Il Terremoto dell'8 settembre 1905

“Alle ore tre circa di stamane, venerdì, una scossa di terremoto fortissima, spaventevole prolungatasi per venti secondi, in senso ondulatorio, ha di soprassalto svegliata la cittadinanza. In un attimo, tutti sono saltati dal letto; le finestre, i balconi e le porte dei pianterreni si sono spalancati con grida di terrore. Pochi minuti dopo le vie si sono popolate; si sono visti donne, uomini, fanciulli portati a braccia seminudi. Lo spavento era dipinto sul viso di tutti. Le domande si incrociavano fra lo sbigottimento, ed era opinione generale che una scossa di terremoto così forte e lunga non ricordava nessuno”. Così, La Cronaca di Calabria dello stesso 8 settembre, riportava le prime impressioni di quella notte.

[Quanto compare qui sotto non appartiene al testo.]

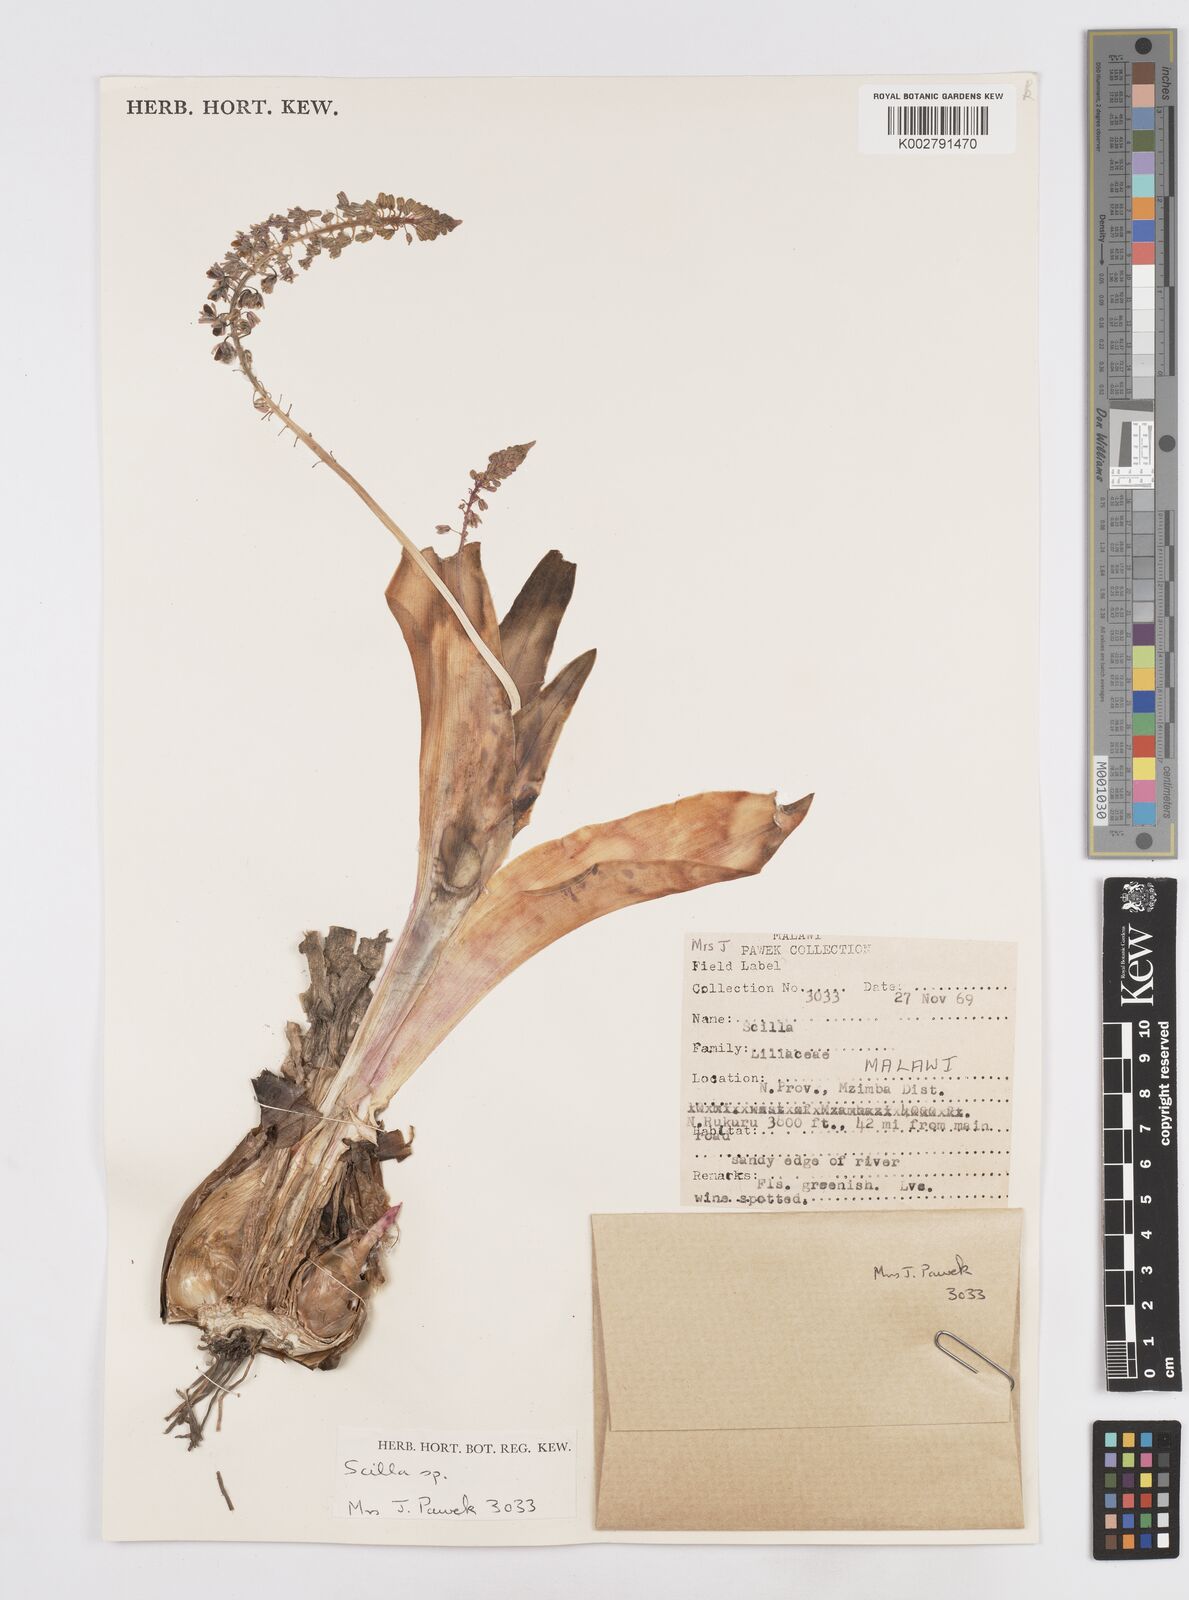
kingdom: Plantae
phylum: Tracheophyta
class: Liliopsida
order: Asparagales
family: Asparagaceae
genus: Scilla
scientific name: Scilla
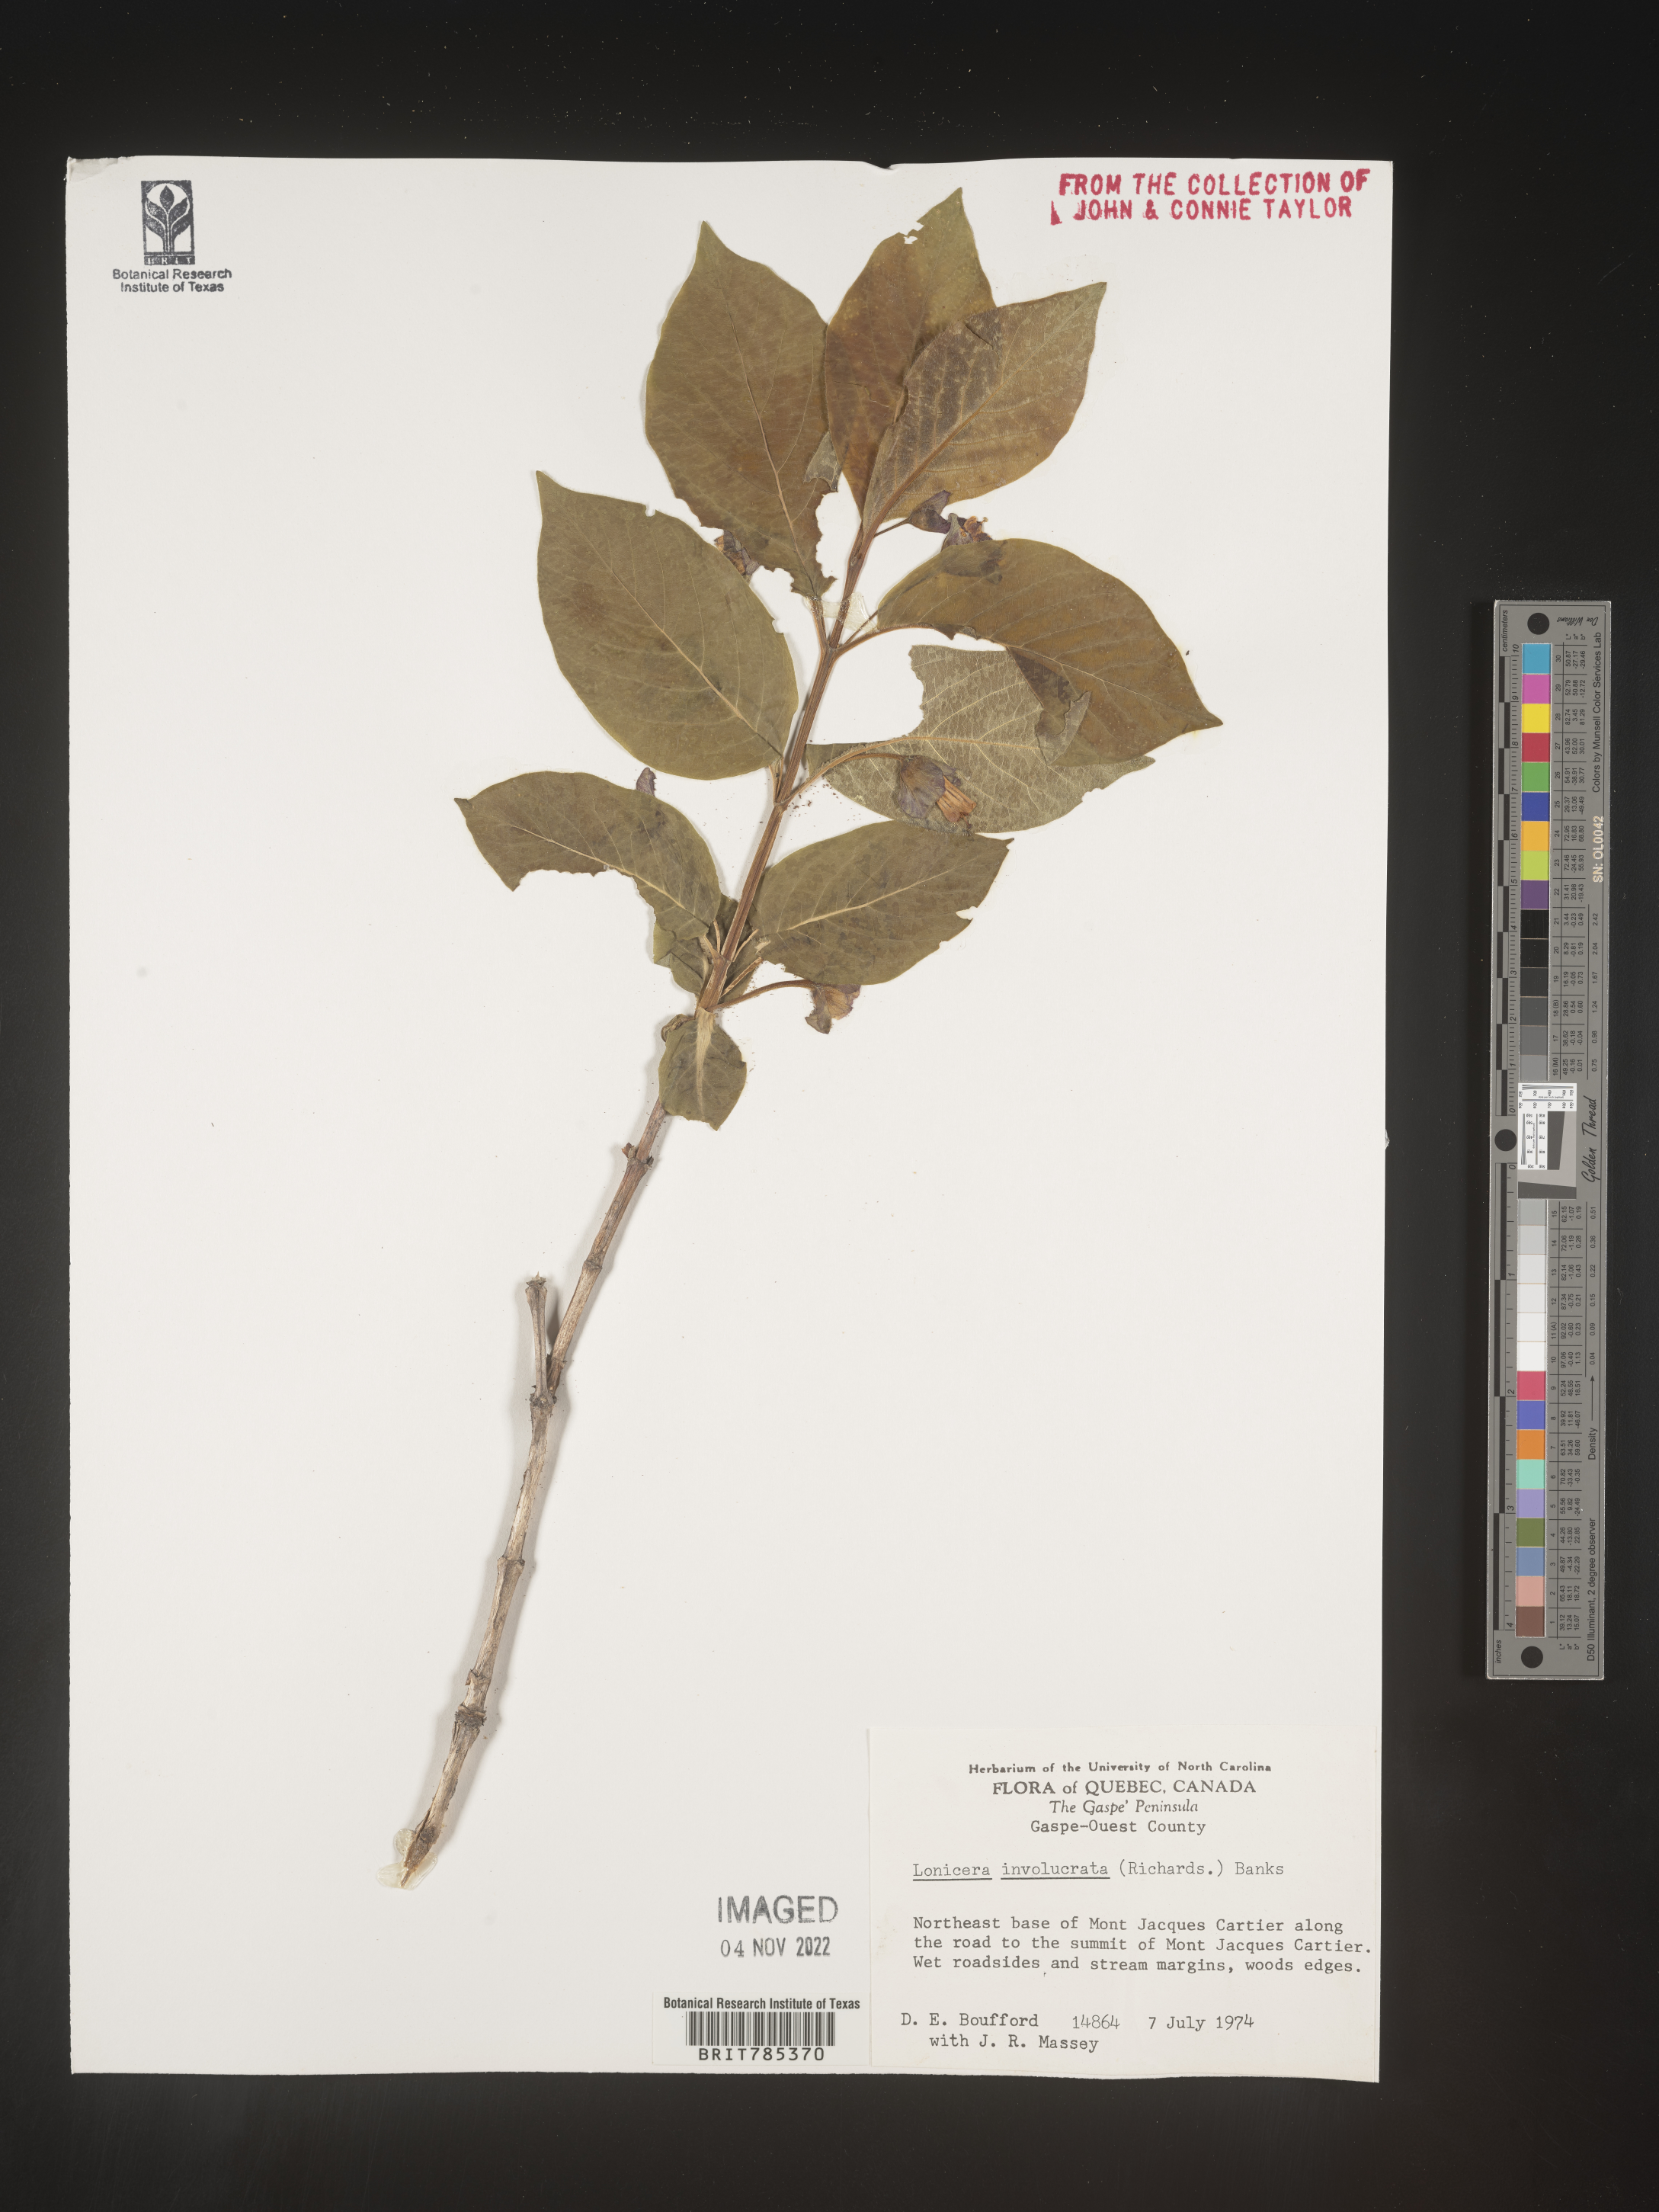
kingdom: Plantae
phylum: Tracheophyta
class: Magnoliopsida
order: Dipsacales
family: Caprifoliaceae
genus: Lonicera
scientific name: Lonicera involucrata
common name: Californian honeysuckle
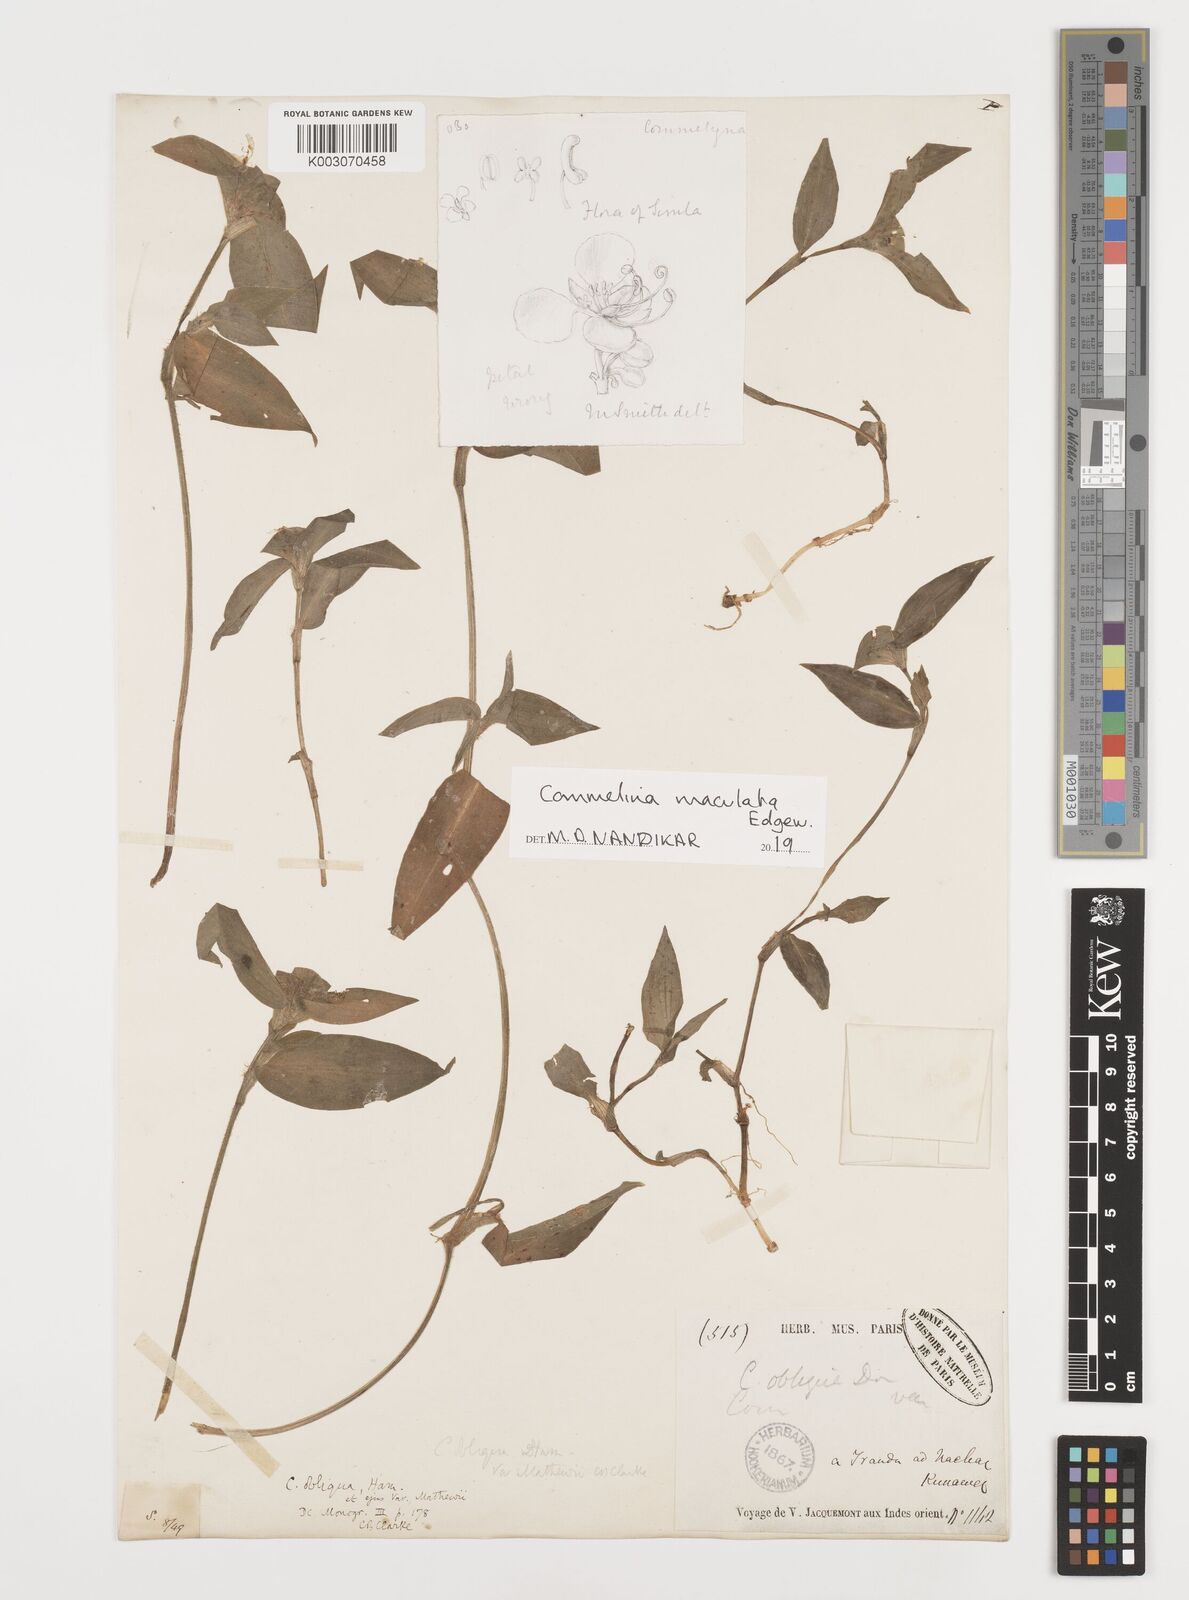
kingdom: Plantae
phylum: Tracheophyta
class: Liliopsida
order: Commelinales
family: Commelinaceae
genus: Commelina
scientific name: Commelina maculata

Impressioni e reportage giornalistici e fotografici completi e puntuali che tanti bravi cronisti dell’epoca (tra tutti Olindo Malagodi, inviato della Tribuna, i cui articoli sono raccolti in “Calabria Desolata”; ed un giornalista locale come Giovanni Solimena i cui articoli furono pubblicati in Cronaca di Calabria e la Domenica del Corriere) ci hanno regalato e che assumono, a distanza di anni, una notevole importanza culturale e didattica, specie per le giovani generazioni che debbono essere interessate e coscienti di fronte a problematiche considerate erroneamente di secondo piano ed invece di assoluta centralità nella vita di una regione ad alto rischio sismico come la nostra regione.

Ancora oggi, molti anziani, seppur non abbiano vissuto direttamente quella terribile esperienza, conservano il ricordo del sisma. Sino a qualche anno fa, per esempio, la sera del 7 settembre si usavano accendere, in ogni quartiere, in ogni “vicinanzu” le “focarelle” in ricordo di quella notte del 1905.